Not sure I'm following here where is the need. If a user wants to use a block device inside the container, he will pass the block device using -d or -v and do the mounting by himself. I don't see why we would include an implicit behavior because of -v, while runc does not do this. And I'm not sure about the real benefit for the user here.

[WeiZhang555]

@sboeuf

I'll describe the case, for example, if user want to run an application which need to persist some data, let's say:

# docker run -d -v /datavolume/userA/somedir:/opt/mysql  mysql 

For a native docker container, the /opt/mysql is a directory which can be written by mysql application directly inside container, everything works perfectly.

So now we have kata containers, the Cloud Provider will run K8S+kata-containers for user, and the user only need to provide his image and command he/she wants to run:

1. user upload his mysql image which was tested on his local machine with docker container.
2. user specify image and command, let cloud provider run the container for him with kata-containers.

Let's say, using the same command:

# docker run -d -v /datavolume/userA/somedir:/opt/mysql  mysql 

both /datavolume/userA/somedir and /opt/mysql are directories.

Yes, it works well for kata-containers too, the volume is passed via 9pfs.

Since 9pfs has some issues about compatibility and performance as you know, we will suggest user won't use 9pfs. So ideal docker command should be :

# docker run --cap-add SYS_ADMIN -d -v /dev/sdc:/dev/sdc  mysql sh -c "mount /dev/sdc /opt/mysql && mysqld ... "

/dev/sdc is block.

with this, we bypass 9p and instead user virtio-blk, right?
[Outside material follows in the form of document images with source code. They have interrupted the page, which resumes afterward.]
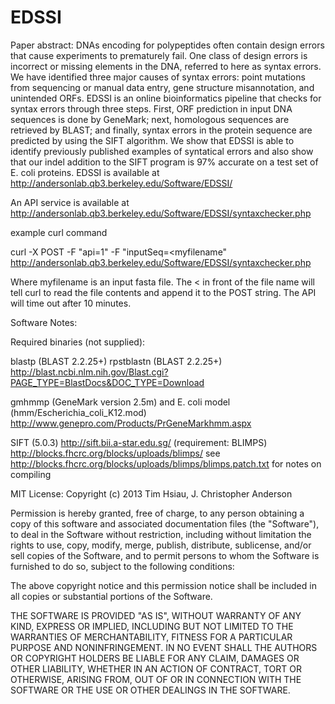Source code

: EDSSI
=====
Paper abstract:
DNAs encoding for polypeptides often contain design errors that cause experiments to prematurely fail.  One class of design errors is incorrect or missing elements in the DNA, referred to here as syntax errors.  We have identified three major causes of syntax errors: point mutations from sequencing or manual data entry, gene structure misannotation, and unintended ORFs.  EDSSI is an online bioinformatics pipeline that checks for syntax errors through three steps.   First, ORF prediction in input DNA sequences is done by GeneMark; next, homologous sequences are retrieved by BLAST; and finally, syntax errors in the protein sequence are predicted by using the SIFT algorithm.  We show that EDSSI is able to identify previously published examples of syntatical errors and also show that our indel addition to the SIFT program is 97% accurate on a test set of E. coli proteins.  EDSSI is available at http://andersonlab.qb3.berkeley.edu/Software/EDSSI/


An API service is available at  http://andersonlab.qb3.berkeley.edu/Software/EDSSI/syntaxchecker.php

example curl command

curl -X POST -F "api=1" -F "inputSeq=&lt;myfilename" http://andersonlab.qb3.berkeley.edu/Software/EDSSI/syntaxchecker.php

Where myfilename is an input fasta file. The < in front of the file name will tell curl to read the file contents and append it to the POST string.  The API will time out after 10 minutes.




Software Notes:

Required binaries (not supplied):

blastp  (BLAST 2.2.25+)
rpstblastn (BLAST 2.2.25+)
http://blast.ncbi.nlm.nih.gov/Blast.cgi?PAGE_TYPE=BlastDocs&DOC_TYPE=Download

gmhmmp  (GeneMark version 2.5m) and E. coli model (hmm/Escherichia_coli_K12.mod)
http://www.genepro.com/Products/PrGeneMarkhmm.aspx

SIFT (5.0.3) 
http://sift.bii.a-star.edu.sg/
(requirement: BLIMPS) 
http://blocks.fhcrc.org/blocks/uploads/blimps/
see http://blocks.fhcrc.org/blocks/uploads/blimps/blimps.patch.txt  for notes on compiling


MIT License:
Copyright (c) 2013 Tim Hsiau, J. Christopher Anderson

Permission is hereby granted, free of charge, to any person obtaining a copy
of this software and associated documentation files (the "Software"), to deal
in the Software without restriction, including without limitation the rights
to use, copy, modify, merge, publish, distribute, sublicense, and/or sell
copies of the Software, and to permit persons to whom the Software is
furnished to do so, subject to the following conditions:

The above copyright notice and this permission notice shall be included in
all copies or substantial portions of the Software.

THE SOFTWARE IS PROVIDED "AS IS", WITHOUT WARRANTY OF ANY KIND, EXPRESS OR
IMPLIED, INCLUDING BUT NOT LIMITED TO THE WARRANTIES OF MERCHANTABILITY,
FITNESS FOR A PARTICULAR PURPOSE AND NONINFRINGEMENT. IN NO EVENT SHALL THE
AUTHORS OR COPYRIGHT HOLDERS BE LIABLE FOR ANY CLAIM, DAMAGES OR OTHER
LIABILITY, WHETHER IN AN ACTION OF CONTRACT, TORT OR OTHERWISE, ARISING FROM,
OUT OF OR IN CONNECTION WITH THE SOFTWARE OR THE USE OR OTHER DEALINGS IN
THE SOFTWARE.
This lead to another two problems:

1. user need to modify their image or command to adapt to kata-containers, and has to be aware of the block, and we have to explain to user why they can't simply use a directory volume, and why this doesn't represent kata-containers is harder to use than docker container.

2. we need to give user's container more privilege, which is SYS_ADMIN in this case. More privilege indicates less secure.

So what I suggest is:

# docker run -d -v /dev/sdc:/opt/mysql mysql

/dev/sdc is block and /opt/mysql is dir

1. user doesn't need to modify his image/command, he also doesn't need to care about choice between 9pfs or virtio-blk.
2. no new privileged needed.

That's a lot of benefits for me.

[amshinde]

@sboeuf All the points that @WeiZhang555 mentioned, plus this scenario as well:

$ sudo docker run -v /dev/sdc:/dev/sdc --cap-add SYS_ADMIN mysql bash -c "mount /dev/sdc /opt/mysql && mysql"

Doing things this way, you need to modify the CMD that needs to be run. Your Entrypoint script may need to perform setup which depends on the volume being present in the first place. In that case you have no other option but to modify the image.

[raravena80]

Can we make this work with k8s too? 😄

[amshinde]

@raravena80 We need to see how we can make this work with k8s CSI. I haven't looked at it a whole lot, but this is in our roadmap. @bergwolf has created a github project to track this.

[wilsonwang371]

what is the current status of this bug now?